# I got kicked out of Target



## meat hunter

Every once in a while, I swing on over the Rants & Raves section of craigslist. Yeah, its usually filled with vile comments but I came across this one today, I thought it was pretty funny. Wife said it sounds like something I would have done. I did not know whether to take that as a compliment or an insult. I'll go with compliment LOL.
**************************************************  ***********

After I retired, my wife insisted that I accompany her on her trips to Target. Unfortunately, like most men, I found shopping boring and preferred to get in and get out. Equally unfortunate, my wife is like most women - she loves to browse. Yesterday my dear wife received the following letter from the local Target. 

Dear Mrs. Jacobs, 

Over the past six months, your husband has caused quite a commotion in our store. We cannot tolerate this behavior and have been forced to ban both of you from the store. Our complaints against your husband, Mr. Jacobs, are listed below and are documented by our video surveillance cameras. 

1. June 15: Took 24 boxes of condoms and randomly put them in other people's carts when they weren't looking. 

2. July 2: Set all the alarm clocks in Housewares to go off at 5-minute intervals. 

3. July 7: He made a trail of tomato juice on the floor leading to the women's restroom. 

4. July 19: Walked up to an employee and told her in an official voice, 'Code 3 in Housewares. Get on it right away'. This caused the employee to leave her assigned station and receive a reprimand from her Supervisor that in turn resulted with a union grievance, causing management to lose time and costing the company money. 

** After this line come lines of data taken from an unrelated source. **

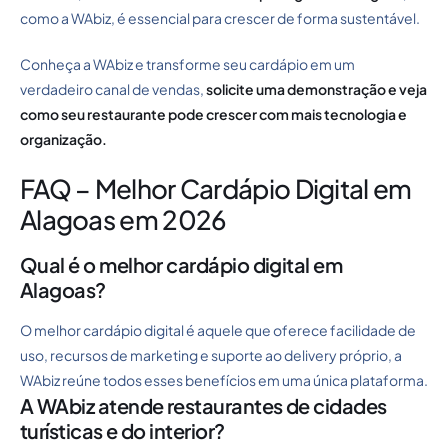
como a WAbiz, é essencial para crescer de forma sustentável.
Conheça a WAbiz e transforme seu cardápio em um
verdadeiro canal de vendas,
solicite uma demonstração
e veja
como seu restaurante pode crescer com mais tecnologia e
organização.
FAQ – Melhor Cardápio Digital em
Alagoas em 2026
Qual é o melhor cardápio digital em
Alagoas?
O melhor cardápio digital é aquele que oferece facilidade de
uso, recursos de marketing e suporte ao delivery próprio, a
WAbiz reúne todos esses benefícios em uma única plataforma.
A WAbiz atende restaurantes de cidades
turísticas e do interior?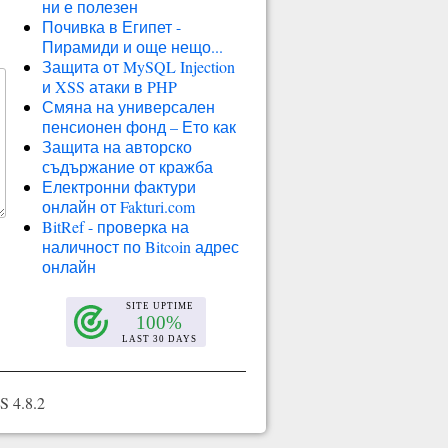
ни е полезен
Почивка в Египет -
Пирамиди и още нещо...
Защита от MySQL Injection
и XSS атаки в PHP
Смяна на универсален
пенсионен фонд – Ето как
Защита на авторско
съдържание от кражба
Електронни фактури
онлайн от Fakturi.com
BitRef - проверка на
наличност по Bitcoin адрес
онлайн
 4.8.2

5. August 4: Went to the Service Desk and tried to put a bag of M&Ms on layaway. 

6. August 14: Moved a 'CAUTION - WET FLOOR' sign to a carpeted area. 

7. August 15: Set up a tent in the camping department and told the children shoppers he'd invite them in if they would bring pillows and blankets from the bedding department to which twenty children obliged. 

8. August 23: When a clerk asked if they could help him he began crying and screamed, 'Why can't you people just leave me alone?' EMTs were called. 

9.. September 4: Looked right into the security camera and used it as a mirror while he picked his nose. 

10. September 10: While handling guns in the hunting department, he asked the clerk where the antidepressants were. 

11. October 3: Darted around the store suspiciously while loudly humming the 'Mission Impossible' theme. 

12. October 6: In the auto department, he practiced his 'Madonna look' by using different sizes of funnels. 

13. October 18: Hid in a clothing rack and when people browsed through, yelled 'PICK ME! PICK ME!' 

14. October 21: When an announcement came over the loud speaker, he assumed a fetal position and screamed 'OH NO! IT'S THOSE VOICES AGAIN!' 


And last, but not least: 

15. October 23: Went into a fitting room, shut the door, waited awhile, then yelled very loudly, 'Hey! There's no toilet paper in here.' One of the clerks passed out.


----------



## greely

That's a good one


----------



## mr mac

That had me laughing out loud!


----------



## pepeskitty

Hey I just having fun and now we're not aloud back.  Those people don't have a sense of humor.

MH, why are you reading my mail?  LOL


Very funny stuff.


----------



## deepwoodsdeacon

That's what I needed to get my weekend kicked off !


----------



## evo 9 guy

Everytime I see this joke I can picture my dad. He would do something like this if he didnt have golf. Old Guys RULE! as he always says.


----------



## oldschoolbbq

That's my next outing. Being retired I have time away from the Wife and I can have fun.......


----------



## alx

Number 2 is not a bad idea at all!!!!


----------



## gnubee

I didn't get caught but My wife wouldn't speak to me for about 3 days. 

Last Saturday while we were visiting a different city where I wouldn't likely be recognized at their Zellers store. It was busy as all get out, people everywhere. I picked up the Interphone and announced. Philip Ontokos 399, Philip Ontockos 399. I then scooted away leaving my wife standing there . Man was she mad. People all over the store were chuckling. Can't believe I didn't get caught.


----------



## raceyb

This joke has been passed around for some time on the internet and it still brings me to laugh everytime I see it.


----------



## dforbes

thats how those condoms got in my cart, my wife is still on my butt about those.


----------